# Section: Federated Learning

# Lesson: Introducing Federated Learning

Federated Learning is a technique for training Deep Learning models on data to which you do not have access. Basically:

Federated Learning: Instead of bringing all the data to one machine and training a model, we bring the model to the data, train it locally, and merely upload "model updates" to a central server.

Use Cases:

    - app company (Texting prediction app)
    - predictive maintenance (automobiles / industrial engines)
    - wearable medical devices
    - ad blockers / autotomplete in browsers (Firefox/Brave)
    
Challenge Description: data is distributed amongst sources but we cannot aggregated it because of:

    - privacy concerns: legal, user discomfort, competitive dynamics
    - engineering: the bandwidth/storage requirements of aggregating the larger dataset

# Lesson: Introducing / Installing PySyft

In order to perform Federated Learning, we need to be able to use Deep Learning techniques on remote machines. This will require a new set of tools. Specifically, we will use an extensin of PyTorch called PySyft.

### Install PySyft

To begin, you'll need to make sure you have the right things installed. To do so, head on over to PySyft's readme and follow the setup instructions. TLDR for most folks is.
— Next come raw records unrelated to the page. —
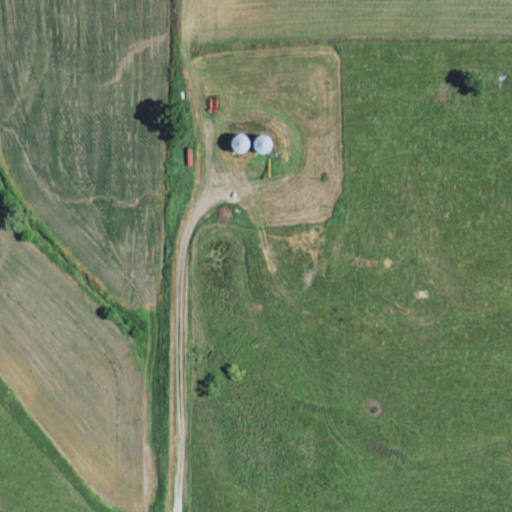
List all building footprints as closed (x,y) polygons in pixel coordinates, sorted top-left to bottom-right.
[(234,134),(232,149),(247,150),(249,136),(234,134)] [(257,151),(272,151),(272,135),(257,135),(257,151)] [(326,258),(325,220),(271,220),(271,233),(285,233),(285,258),(326,258)] [(357,270),(380,270),(380,254),(357,254),(357,270)] [(434,310),(406,310),(406,323),(434,323),(434,310)]
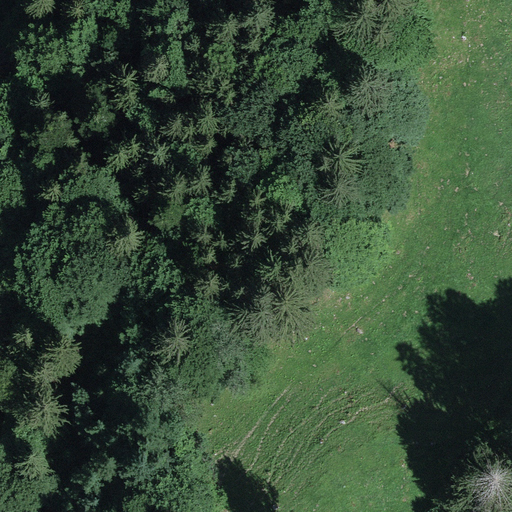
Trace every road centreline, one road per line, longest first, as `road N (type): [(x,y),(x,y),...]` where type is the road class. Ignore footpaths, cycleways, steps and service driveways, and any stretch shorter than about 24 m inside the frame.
road 1 (track): [(0,280),(14,267),(24,234),(129,206),(224,135),(302,47),(318,0)]
road 2 (track): [(97,0),(66,105),(46,142),(0,185)]
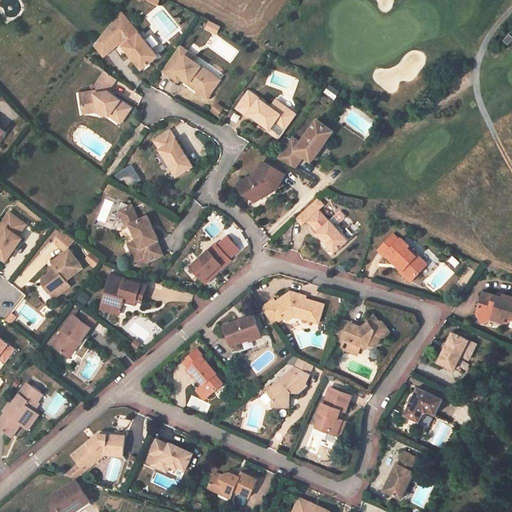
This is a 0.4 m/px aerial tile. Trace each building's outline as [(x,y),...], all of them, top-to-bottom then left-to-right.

- Install Python 3.5 or higher
- Install PyTorch 1.0.x
- Clone PySyft (git clone https://github.com/OpenMined/PySyft.git)
- cd PySyft
- pip install -r requirements.txt
- python setup.py install
- python setup.py test

If any part of this doesn't work for you (or any of the tests fail) - first check the [README](https://github.com/OpenMined/PySyft.git) for installation help and then open a Github Issue or ping the #beginner channel in our slack! [slack.openmined.org](http://slack.openmined.org/)

In [1]:
import torch as th
x = th.tensor([1,2,3,4,5])
y = x + x
print(y[0])

tensor(2)


In [2]:
# Run this cell to see if things work
import syft as sy
hook = sy.TorchHook(th) # always run this when you import syft

th.tensor([1,2,3,4,5])

tensor([1, 2, 3, 4, 5])

# Lesson: Basic Remote Execution in PySyft

## PySyft => Remote PyTorch

The essence of Federated Learning is the ability to train models in parallel on a wide number of machines. Thus, we need the ability to tell remote machines to execute the operations required for Deep Learning.

Thus, instead of using Torch tensors - we're now going to work with **pointers** to tensors. Let me show you what I mean. First, let's create a "pretend" machine owned by a "pretend" person - we'll call him Bob.

In [3]:
bob = sy.VirtualWorker(hook, id="bob")

For all intenstive purposes, Bob's machine is on another planet - perhaps on Mars! But, at the moment the machine is empty. Let's create some data so that we can send it to Bob and learn about pointers!

In [4]:
x = th.tensor([1,2,3,4,5])
y = th.tensor([1,1,1,1,1])

In [5]:
x_ptr = x.send(bob)
y_ptr = y.send(bob)

In [6]:
bob._objects

{1249604828: tensor([1, 2, 3, 4, 5]), 98808961428: tensor([1, 1, 1, 1, 1])}

In [7]:
x_ptr

(Wrapper)>[PointerTensor | me:90625541592 -> bob:1249604828]

Check out that metadata! 

- loc: bob
- id@loc: 41493900892
- owner: me

This metadata gives us the inforamtion we need to understand this tensor!

In [8]:
x_ptr.location

<VirtualWorker id:bob #tensors:2>

In [9]:
bob

<VirtualWorker id:bob #tensors:2>

In [10]:
bob == x_ptr.location

True

The "id@loc" parameter is similar. It tells us the id that the Tensor object on Bob's machine has (the one that we're pointing to). See?

In [11]:
x_ptr.id_at_location

1249604828

And finally - we have the third attribute "owner: me" which is very similar to ".location". However, instead of specifying where the pointer is pointing, it specifies the owner of the pointer itself, which is me. 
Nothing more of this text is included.